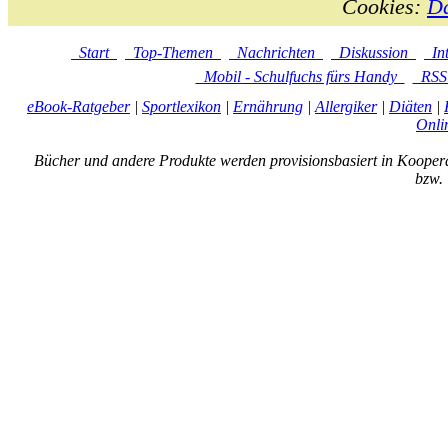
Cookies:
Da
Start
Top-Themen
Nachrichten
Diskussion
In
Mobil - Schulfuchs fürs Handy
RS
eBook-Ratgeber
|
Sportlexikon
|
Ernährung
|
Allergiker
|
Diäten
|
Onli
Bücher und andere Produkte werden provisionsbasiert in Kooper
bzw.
============
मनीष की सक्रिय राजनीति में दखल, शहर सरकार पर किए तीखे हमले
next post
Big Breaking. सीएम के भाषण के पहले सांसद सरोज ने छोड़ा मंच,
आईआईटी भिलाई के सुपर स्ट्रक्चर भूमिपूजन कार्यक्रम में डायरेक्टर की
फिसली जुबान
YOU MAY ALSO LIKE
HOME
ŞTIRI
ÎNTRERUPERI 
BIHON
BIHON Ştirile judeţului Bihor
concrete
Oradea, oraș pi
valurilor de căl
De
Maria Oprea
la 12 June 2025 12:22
============
**Work task**
Take the stretch of lines above from the one containing "valurilor de căl" through the one containing "la 12 June 2025 12:22" and repeat it exactly, adding no other line.

**Result of this exercise**
valurilor de căl
De
Maria Oprea
la 12 June 2025 12:22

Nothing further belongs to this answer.